▸ **Aufgabe**: Schreiben Sie sämtliche nachstehenden Zeilen Zeichen für Zeichen unverändert nieder.

▸ **Gespeicherte Dateneinträge**:

-----

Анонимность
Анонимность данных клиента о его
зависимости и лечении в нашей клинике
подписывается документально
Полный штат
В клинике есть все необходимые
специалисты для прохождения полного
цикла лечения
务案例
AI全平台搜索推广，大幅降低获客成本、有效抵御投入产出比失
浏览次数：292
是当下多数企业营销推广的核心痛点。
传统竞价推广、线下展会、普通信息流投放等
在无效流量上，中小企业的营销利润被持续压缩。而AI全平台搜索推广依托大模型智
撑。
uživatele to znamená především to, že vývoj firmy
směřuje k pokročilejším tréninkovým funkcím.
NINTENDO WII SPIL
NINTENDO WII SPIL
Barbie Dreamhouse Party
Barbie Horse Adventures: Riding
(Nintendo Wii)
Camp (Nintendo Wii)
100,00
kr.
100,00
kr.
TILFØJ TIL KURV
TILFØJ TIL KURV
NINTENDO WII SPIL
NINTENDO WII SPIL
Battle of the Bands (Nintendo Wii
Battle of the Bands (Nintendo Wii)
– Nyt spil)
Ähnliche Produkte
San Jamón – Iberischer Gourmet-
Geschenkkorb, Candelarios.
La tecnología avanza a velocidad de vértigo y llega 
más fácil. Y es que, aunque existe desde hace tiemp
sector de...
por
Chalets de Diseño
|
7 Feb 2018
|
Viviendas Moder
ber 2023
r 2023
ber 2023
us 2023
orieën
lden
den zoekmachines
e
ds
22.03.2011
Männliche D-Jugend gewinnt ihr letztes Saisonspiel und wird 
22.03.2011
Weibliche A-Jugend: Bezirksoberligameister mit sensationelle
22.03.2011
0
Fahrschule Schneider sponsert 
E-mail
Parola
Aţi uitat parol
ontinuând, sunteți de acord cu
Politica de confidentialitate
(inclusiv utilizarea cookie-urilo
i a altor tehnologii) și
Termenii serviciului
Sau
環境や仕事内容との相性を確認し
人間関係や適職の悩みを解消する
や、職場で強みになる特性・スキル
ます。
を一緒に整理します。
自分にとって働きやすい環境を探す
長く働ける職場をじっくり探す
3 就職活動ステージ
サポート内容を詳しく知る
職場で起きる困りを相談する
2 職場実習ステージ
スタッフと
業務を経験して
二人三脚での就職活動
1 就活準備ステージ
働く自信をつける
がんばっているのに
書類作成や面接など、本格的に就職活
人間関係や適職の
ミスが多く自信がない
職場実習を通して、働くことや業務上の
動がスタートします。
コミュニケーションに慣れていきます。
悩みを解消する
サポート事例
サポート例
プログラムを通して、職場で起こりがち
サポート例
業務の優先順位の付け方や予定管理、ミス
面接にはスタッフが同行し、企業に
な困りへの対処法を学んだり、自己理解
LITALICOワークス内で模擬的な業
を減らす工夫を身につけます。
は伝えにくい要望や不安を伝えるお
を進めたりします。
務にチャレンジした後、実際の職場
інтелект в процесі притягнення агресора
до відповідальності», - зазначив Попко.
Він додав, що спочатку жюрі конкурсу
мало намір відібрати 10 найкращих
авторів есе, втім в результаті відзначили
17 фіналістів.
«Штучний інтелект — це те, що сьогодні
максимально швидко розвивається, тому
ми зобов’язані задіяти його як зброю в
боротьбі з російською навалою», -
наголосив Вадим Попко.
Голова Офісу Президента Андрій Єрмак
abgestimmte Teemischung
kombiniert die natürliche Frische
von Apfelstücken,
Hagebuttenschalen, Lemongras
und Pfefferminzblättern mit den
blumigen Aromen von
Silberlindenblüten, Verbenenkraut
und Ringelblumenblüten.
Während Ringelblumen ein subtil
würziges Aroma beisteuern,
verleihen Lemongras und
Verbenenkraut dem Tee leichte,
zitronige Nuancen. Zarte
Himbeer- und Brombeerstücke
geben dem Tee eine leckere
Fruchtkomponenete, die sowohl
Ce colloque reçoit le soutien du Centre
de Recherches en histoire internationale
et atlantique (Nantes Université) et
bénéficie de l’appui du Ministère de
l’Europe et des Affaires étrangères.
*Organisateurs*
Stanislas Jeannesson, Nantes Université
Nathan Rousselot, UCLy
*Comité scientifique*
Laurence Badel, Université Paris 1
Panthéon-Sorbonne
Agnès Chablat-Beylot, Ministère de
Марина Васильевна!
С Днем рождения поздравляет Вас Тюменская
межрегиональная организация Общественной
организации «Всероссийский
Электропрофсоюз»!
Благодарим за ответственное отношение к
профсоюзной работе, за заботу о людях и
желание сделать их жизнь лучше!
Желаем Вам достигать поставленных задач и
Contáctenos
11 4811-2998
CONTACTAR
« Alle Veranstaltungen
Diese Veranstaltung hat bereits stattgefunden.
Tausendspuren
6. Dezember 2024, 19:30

-----

▸ **Nachstehende Ausgabe**:
Анонимность
Анонимность данных клиента о его
зависимости и лечении в нашей клинике
подписывается документально
Полный штат
В клинике есть все необходимые
специалисты для прохождения полного
цикла лечения
务案例
AI全平台搜索推广，大幅降低获客成本、有效抵御投入产出比失
浏览次数：292
是当下多数企业营销推广的核心痛点。
传统竞价推广、线下展会、普通信息流投放等
在无效流量上，中小企业的营销利润被持续压缩。而AI全平台搜索推广依托大模型智
撑。
uživatele to znamená především to, že vývoj firmy
směřuje k pokročilejším tréninkovým funkcím.
NINTENDO WII SPIL
NINTENDO WII SPIL
Barbie Dreamhouse Party
Barbie Horse Adventures: Riding
(Nintendo Wii)
Camp (Nintendo Wii)
100,00
kr.
100,00
kr.
TILFØJ TIL KURV
TILFØJ TIL KURV
NINTENDO WII SPIL
NINTENDO WII SPIL
Battle of the Bands (Nintendo Wii
Battle of the Bands (Nintendo Wii)
– Nyt spil)
Ähnliche Produkte
San Jamón – Iberischer Gourmet-
Geschenkkorb, Candelarios.
La tecnología avanza a velocidad de vértigo y llega 
más fácil. Y es que, aunque existe desde hace tiemp
sector de...
por
Chalets de Diseño
|
7 Feb 2018
|
Viviendas Moder
ber 2023
r 2023
ber 2023
us 2023
orieën
lden
den zoekmachines
e
ds
22.03.2011
Männliche D-Jugend gewinnt ihr letztes Saisonspiel und wird 
22.03.2011
Weibliche A-Jugend: Bezirksoberligameister mit sensationelle
22.03.2011
0
Fahrschule Schneider sponsert 
E-mail
Parola
Aţi uitat parol
ontinuând, sunteți de acord cu
Politica de confidentialitate
(inclusiv utilizarea cookie-urilo
i a altor tehnologii) și
Termenii serviciului
Sau
環境や仕事内容との相性を確認し
人間関係や適職の悩みを解消する
や、職場で強みになる特性・スキル
ます。
を一緒に整理します。
自分にとって働きやすい環境を探す
長く働ける職場をじっくり探す
3 就職活動ステージ
サポート内容を詳しく知る
職場で起きる困りを相談する
2 職場実習ステージ
スタッフと
業務を経験して
二人三脚での就職活動
1 就活準備ステージ
働く自信をつける
がんばっているのに
書類作成や面接など、本格的に就職活
人間関係や適職の
ミスが多く自信がない
職場実習を通して、働くことや業務上の
動がスタートします。
コミュニケーションに慣れていきます。
悩みを解消する
サポート事例
サポート例
プログラムを通して、職場で起こりがち
サポート例
業務の優先順位の付け方や予定管理、ミス
面接にはスタッフが同行し、企業に
な困りへの対処法を学んだり、自己理解
LITALICOワークス内で模擬的な業
を減らす工夫を身につけます。
は伝えにくい要望や不安を伝えるお
を進めたりします。
務にチャレンジした後、実際の職場
інтелект в процесі притягнення агресора
до відповідальності», - зазначив Попко.
Він додав, що спочатку жюрі конкурсу
мало намір відібрати 10 найкращих
авторів есе, втім в результаті відзначили
17 фіналістів.
«Штучний інтелект — це те, що сьогодні
максимально швидко розвивається, тому
ми зобов’язані задіяти його як зброю в
боротьбі з російською навалою», -
наголосив Вадим Попко.
Голова Офісу Президента Андрій Єрмак
abgestimmte Teemischung
kombiniert die natürliche Frische
von Apfelstücken,
Hagebuttenschalen, Lemongras
und Pfefferminzblättern mit den
blumigen Aromen von
Silberlindenblüten, Verbenenkraut
und Ringelblumenblüten.
Während Ringelblumen ein subtil
würziges Aroma beisteuern,
verleihen Lemongras und
Verbenenkraut dem Tee leichte,
zitronige Nuancen. Zarte
Himbeer- und Brombeerstücke
geben dem Tee eine leckere
Fruchtkomponenete, die sowohl
Ce colloque reçoit le soutien du Centre
de Recherches en histoire internationale
et atlantique (Nantes Université) et
bénéficie de l’appui du Ministère de
l’Europe et des Affaires étrangères.
*Organisateurs*
Stanislas Jeannesson, Nantes Université
Nathan Rousselot, UCLy
*Comité scientifique*
Laurence Badel, Université Paris 1
Panthéon-Sorbonne
Agnès Chablat-Beylot, Ministère de
Марина Васильевна!
С Днем рождения поздравляет Вас Тюменская
межрегиональная организация Общественной
организации «Всероссийский
Электропрофсоюз»!
Благодарим за ответственное отношение к
профсоюзной работе, за заботу о людях и
желание сделать их жизнь лучше!
Желаем Вам достигать поставленных задач и
Contáctenos
11 4811-2998
CONTACTAR
« Alle Veranstaltungen
Diese Veranstaltung hat bereits stattgefunden.
Tausendspuren
6. Dezember 2024, 19:30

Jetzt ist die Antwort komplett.